J. KONTA/D. Cibulkova

6-3, 6-4

THE MODERATOR: Questions, please.

Q. You were expecting a battle and you got one.

Q. Talk us through the match.
JOHANNA KONTA: Well, I think it was a battle, like you said. She's notorious being an incredible fighter. I knew going into the match that it was not going to be over until we shook hands.

I was very aware that I needed to stay calm and really just try to compete, separate each point and compete well in each one.

The conditions are quite tough out there. It was very humid. Both of us, I think, sweated our body weight twice over.

But yeah, no, I'm very happy to have come through, and I'm looking forward to getting to play another match here.

Q. It's Halep next. Certainly in terms of court coverage, just as quick, speedy, maybe a bit more aggressive. Your thoughts on that?
JOHANNA KONTA: Well, I played her a few times this year already, and every single time it's been a battle. I've won; she's won. So I know going into the match that it's going to be a battle.

But I definitely need to play the match on its own, not past matches that we have played, and definitely just look to compete the best that I can on the day and just really try to fight my way through.

Q. What is it about how your game matches up with Simona's that creates these epically long three-set tussles? What do you think it is about your game that bothers her and her game that bothers you and the difficulties?
JOHANNA KONTA: Well, we say that. Who knows? Maybe tomorrow is going to be a quick one. You never know (smiling).

But, I mean, I think both of us compete very well. So I think both of us are looking to really not give each other a foothold in the match.

* [Data supplied]:
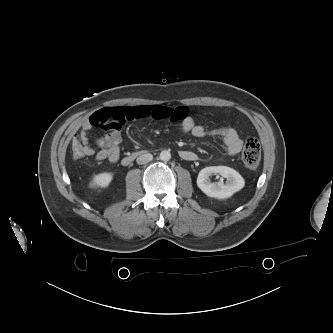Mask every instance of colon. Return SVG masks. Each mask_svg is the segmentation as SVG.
I'll use <instances>...</instances> for the list:
<instances>
[{
  "instance_id": "colon-1",
  "label": "colon",
  "mask_w": 333,
  "mask_h": 333,
  "mask_svg": "<svg viewBox=\"0 0 333 333\" xmlns=\"http://www.w3.org/2000/svg\"><path fill=\"white\" fill-rule=\"evenodd\" d=\"M226 130L224 128L214 129L207 132L210 136H221ZM72 156L74 159H81L85 156L82 143L74 138L71 143ZM261 158V146L259 141L255 137H248L245 140L242 150V160L244 164L249 168H256Z\"/></svg>"
}]
</instances>
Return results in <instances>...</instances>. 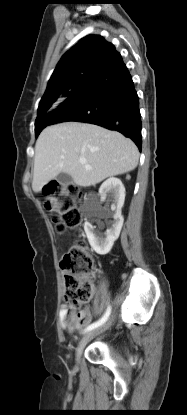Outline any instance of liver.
Instances as JSON below:
<instances>
[{"label":"liver","mask_w":187,"mask_h":415,"mask_svg":"<svg viewBox=\"0 0 187 415\" xmlns=\"http://www.w3.org/2000/svg\"><path fill=\"white\" fill-rule=\"evenodd\" d=\"M81 158L91 169L80 163ZM138 159L134 142L119 132L79 122L52 125L36 141L32 189L40 192L61 172L69 174L78 186H94L134 170Z\"/></svg>","instance_id":"6515ba94"}]
</instances>
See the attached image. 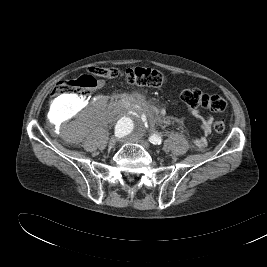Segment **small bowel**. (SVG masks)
I'll return each instance as SVG.
<instances>
[{
    "label": "small bowel",
    "instance_id": "obj_1",
    "mask_svg": "<svg viewBox=\"0 0 267 267\" xmlns=\"http://www.w3.org/2000/svg\"><path fill=\"white\" fill-rule=\"evenodd\" d=\"M99 86H103V82L99 83ZM193 115L196 116L202 123V132L203 135L195 140V145L199 148H203L207 144L206 136L211 132V118L205 115L198 109L192 111Z\"/></svg>",
    "mask_w": 267,
    "mask_h": 267
}]
</instances>
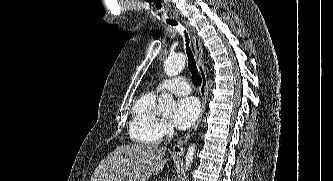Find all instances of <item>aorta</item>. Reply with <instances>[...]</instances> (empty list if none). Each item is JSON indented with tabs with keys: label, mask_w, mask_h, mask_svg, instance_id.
<instances>
[{
	"label": "aorta",
	"mask_w": 333,
	"mask_h": 181,
	"mask_svg": "<svg viewBox=\"0 0 333 181\" xmlns=\"http://www.w3.org/2000/svg\"><path fill=\"white\" fill-rule=\"evenodd\" d=\"M185 56L183 54H177L174 56L168 57L164 61V72L167 76L173 77L178 75L183 68L185 67ZM159 110L163 113H169L173 110L175 106V100L172 95L168 93H162L158 99ZM195 145H190L188 147L185 159V169L188 170L191 167L193 158L195 155Z\"/></svg>",
	"instance_id": "1"
}]
</instances>
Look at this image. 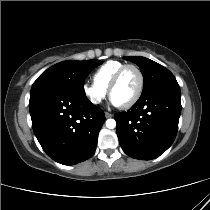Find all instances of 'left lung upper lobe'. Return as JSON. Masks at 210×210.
Returning a JSON list of instances; mask_svg holds the SVG:
<instances>
[{
    "instance_id": "left-lung-upper-lobe-1",
    "label": "left lung upper lobe",
    "mask_w": 210,
    "mask_h": 210,
    "mask_svg": "<svg viewBox=\"0 0 210 210\" xmlns=\"http://www.w3.org/2000/svg\"><path fill=\"white\" fill-rule=\"evenodd\" d=\"M124 58L136 63L140 67L144 78L142 94L160 84L176 81L175 77L168 69L150 59L141 56H125Z\"/></svg>"
}]
</instances>
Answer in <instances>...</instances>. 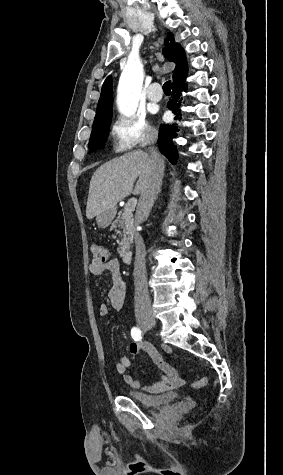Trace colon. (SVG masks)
Segmentation results:
<instances>
[{
	"mask_svg": "<svg viewBox=\"0 0 283 475\" xmlns=\"http://www.w3.org/2000/svg\"><path fill=\"white\" fill-rule=\"evenodd\" d=\"M90 253L93 259V267L96 269L110 263L113 258L112 250L99 243L92 244Z\"/></svg>",
	"mask_w": 283,
	"mask_h": 475,
	"instance_id": "colon-1",
	"label": "colon"
}]
</instances>
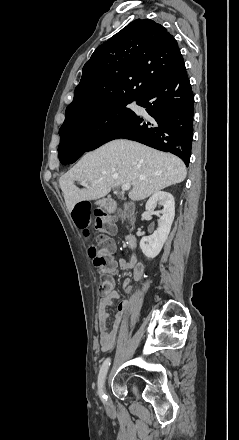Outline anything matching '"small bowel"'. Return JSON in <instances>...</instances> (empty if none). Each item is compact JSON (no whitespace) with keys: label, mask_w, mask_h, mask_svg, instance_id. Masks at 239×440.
Returning <instances> with one entry per match:
<instances>
[{"label":"small bowel","mask_w":239,"mask_h":440,"mask_svg":"<svg viewBox=\"0 0 239 440\" xmlns=\"http://www.w3.org/2000/svg\"><path fill=\"white\" fill-rule=\"evenodd\" d=\"M118 265L122 271L133 269L134 279L136 280L142 279L145 275L146 267L142 262L138 261L137 256L135 254H132L129 261H126L125 259L121 258L119 260ZM123 289L124 291L127 292H132L134 290L133 286L131 285V279L126 278L124 280ZM118 297L119 294L115 290L114 282L111 279L109 288L103 292L99 304V314H98L99 331H100L99 342H100L101 350L103 352L110 351L114 347L121 326L122 316L126 310V305L124 303H121L117 306V313L114 317L112 328L109 329L107 326V320L110 314L108 313L107 308L111 306L113 304V300Z\"/></svg>","instance_id":"c3829d8e"}]
</instances>
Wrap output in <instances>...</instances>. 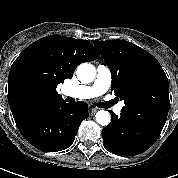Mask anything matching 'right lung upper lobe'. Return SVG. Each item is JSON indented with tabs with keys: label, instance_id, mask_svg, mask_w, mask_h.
Returning <instances> with one entry per match:
<instances>
[{
	"label": "right lung upper lobe",
	"instance_id": "1",
	"mask_svg": "<svg viewBox=\"0 0 178 178\" xmlns=\"http://www.w3.org/2000/svg\"><path fill=\"white\" fill-rule=\"evenodd\" d=\"M99 58L94 46L71 37L50 35L24 49L11 66L8 100L13 117L62 101L57 85L72 78L76 67Z\"/></svg>",
	"mask_w": 178,
	"mask_h": 178
}]
</instances>
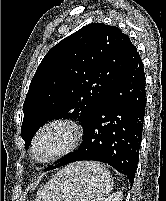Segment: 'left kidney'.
Segmentation results:
<instances>
[{"mask_svg":"<svg viewBox=\"0 0 166 201\" xmlns=\"http://www.w3.org/2000/svg\"><path fill=\"white\" fill-rule=\"evenodd\" d=\"M123 194L122 192H116L109 197L105 198L104 201H122Z\"/></svg>","mask_w":166,"mask_h":201,"instance_id":"obj_1","label":"left kidney"}]
</instances>
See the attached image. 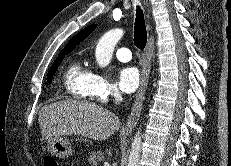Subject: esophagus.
Segmentation results:
<instances>
[{
	"mask_svg": "<svg viewBox=\"0 0 231 166\" xmlns=\"http://www.w3.org/2000/svg\"><path fill=\"white\" fill-rule=\"evenodd\" d=\"M153 50H154V37L153 35H150L148 42H147L146 49L143 54L140 87L136 94L134 104L131 109V113L128 117V121L122 130L123 133L132 132L141 114V110L143 107V101L145 98V93H146L148 82H149V74H150V69H151V58H152Z\"/></svg>",
	"mask_w": 231,
	"mask_h": 166,
	"instance_id": "34e87169",
	"label": "esophagus"
}]
</instances>
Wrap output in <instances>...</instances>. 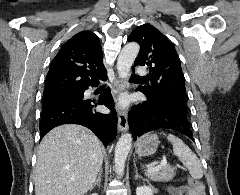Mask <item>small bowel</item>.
I'll return each mask as SVG.
<instances>
[{"label":"small bowel","mask_w":240,"mask_h":195,"mask_svg":"<svg viewBox=\"0 0 240 195\" xmlns=\"http://www.w3.org/2000/svg\"><path fill=\"white\" fill-rule=\"evenodd\" d=\"M166 192L168 195H205L204 186H170Z\"/></svg>","instance_id":"obj_1"}]
</instances>
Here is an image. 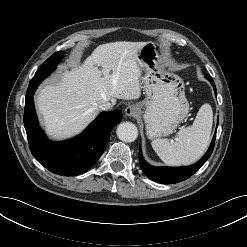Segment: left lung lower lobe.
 Instances as JSON below:
<instances>
[{
  "label": "left lung lower lobe",
  "mask_w": 247,
  "mask_h": 247,
  "mask_svg": "<svg viewBox=\"0 0 247 247\" xmlns=\"http://www.w3.org/2000/svg\"><path fill=\"white\" fill-rule=\"evenodd\" d=\"M205 77L210 81L212 86L214 87L215 95L217 96L216 88L213 79L209 75H205ZM218 126V122H217ZM217 130V129H216ZM216 133L212 139L210 147L208 148L205 155L195 164L188 167H153L149 165L143 158L141 153V148L139 149V162L142 168V171L145 173L147 177L156 181L158 183L163 184H173L184 181L192 176L196 171H198L202 165L207 161V159L211 156L214 148Z\"/></svg>",
  "instance_id": "obj_1"
}]
</instances>
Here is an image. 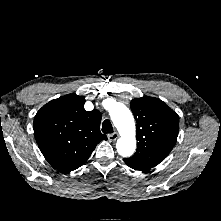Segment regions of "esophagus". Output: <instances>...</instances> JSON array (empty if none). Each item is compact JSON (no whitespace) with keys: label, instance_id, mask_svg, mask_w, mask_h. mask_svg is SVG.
<instances>
[{"label":"esophagus","instance_id":"34e87169","mask_svg":"<svg viewBox=\"0 0 221 221\" xmlns=\"http://www.w3.org/2000/svg\"><path fill=\"white\" fill-rule=\"evenodd\" d=\"M118 137H119V134L117 132H114L108 135V140L109 142H114L118 139Z\"/></svg>","mask_w":221,"mask_h":221}]
</instances>
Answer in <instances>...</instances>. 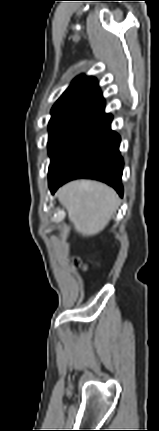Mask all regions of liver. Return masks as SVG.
<instances>
[{"mask_svg":"<svg viewBox=\"0 0 159 431\" xmlns=\"http://www.w3.org/2000/svg\"><path fill=\"white\" fill-rule=\"evenodd\" d=\"M74 229L82 236L101 232L119 206L116 192L109 186L91 180H77L57 192Z\"/></svg>","mask_w":159,"mask_h":431,"instance_id":"obj_1","label":"liver"}]
</instances>
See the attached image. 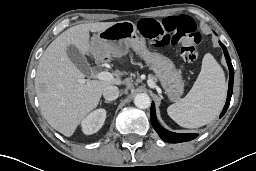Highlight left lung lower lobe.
Instances as JSON below:
<instances>
[{
	"label": "left lung lower lobe",
	"mask_w": 256,
	"mask_h": 171,
	"mask_svg": "<svg viewBox=\"0 0 256 171\" xmlns=\"http://www.w3.org/2000/svg\"><path fill=\"white\" fill-rule=\"evenodd\" d=\"M220 46L222 47L223 51H224V55L229 67V72H230V79H229V88H228V95H227V101L226 104L224 106V109L222 111V113L220 114V117H222L229 104H230V100H231V96H232V91H233V78H234V70H233V66L229 57V54L227 52V49L225 47V45L222 42H219ZM150 118H151V123L153 128L155 129V131L158 133V135L165 141L170 142V143H179V142H185V141H189L192 139H195L198 134H189V133H174V132H170L167 131L166 129H164L157 121L156 119V115H155V106L154 103L152 102L151 105V111H150Z\"/></svg>",
	"instance_id": "obj_1"
}]
</instances>
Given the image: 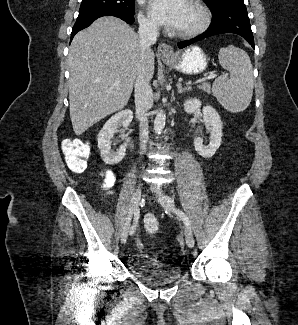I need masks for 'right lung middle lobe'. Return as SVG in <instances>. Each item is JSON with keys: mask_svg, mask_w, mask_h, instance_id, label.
I'll list each match as a JSON object with an SVG mask.
<instances>
[{"mask_svg": "<svg viewBox=\"0 0 298 325\" xmlns=\"http://www.w3.org/2000/svg\"><path fill=\"white\" fill-rule=\"evenodd\" d=\"M104 10L134 15V0H82L79 16L86 17Z\"/></svg>", "mask_w": 298, "mask_h": 325, "instance_id": "1", "label": "right lung middle lobe"}]
</instances>
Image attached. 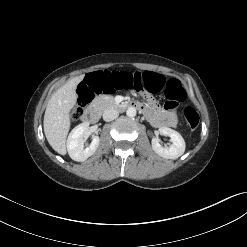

* [Written problem]: Pick up the Konta press conference transcript after its last line and continue it.

* [Response to the exercise]:
I think, I mean, she's an incredible mover, and she makes an incredible amount of balls. You definitely do feel like you're playing a little bit like against a wall when you play Simona. I guess I always just look to try to bring my game to the table, just try to dictate as much as I can, and really take control of the points as much as possible, but also having a massive level of acceptance that she's going to make me hit a lot of balls and it's not always going to go my way.

I think accepting that - not just against her but against the best players in the world - is very important, because not everything is on your racquet.

Q. I'm doing a story on sponsor patches, players' kits.

Q. I have been trying to track yours. They are all over the place in photo evidence. You had one at Eastbourne but not at Wimbledon. I'm wondering how you sort of make your deals for those and what you have plans for at the US Open, if you already know?
JOHANNA KONTA: Well, that's completely my agent's forté. You probably need to interview her.

But again, it's all dependent specifically on deals themselves. But again...

Q. Something you try to stay out of?
JOHANNA KONTA: Yes. It's not my area of expertise.

Q. The match in Miami was probably a real turning point for Halep. Obviously you came from a set down. You beat her when she had control of that set. From that point on, she kind of wavered for a little bit and then picked herself back up again. Obviously with No. 1 on the line, she could be quite jittery. How do you play against that kind of psychology?
JOHANNA KONTA: Well, I think, again, most importantly for me - not just against her but against every player - going into any match is to play the match at hand, not play circumstances, not play past matches, not play past experiences or even dream up of future ones. It's really important to play the opponent on the day and play the match situation on the day.

I think that's what I'm always looking to do, because that's really, at the end of the day, all I have control over.

Again, the last match we played obviously was an incredible battle for both of us, and I think both of us probably came away from that match a lot richer for it in terms of the experience that we both had.

I felt I was very fortunate to have come through that obviously at the winning end, but it's not always the case. I'm very aware of that going into any match that it's 50/50.

Q. You seem very comfortable in this role as a Top-10 player now. Does it feel like only two years ago that you were in the Vancouver Challenger?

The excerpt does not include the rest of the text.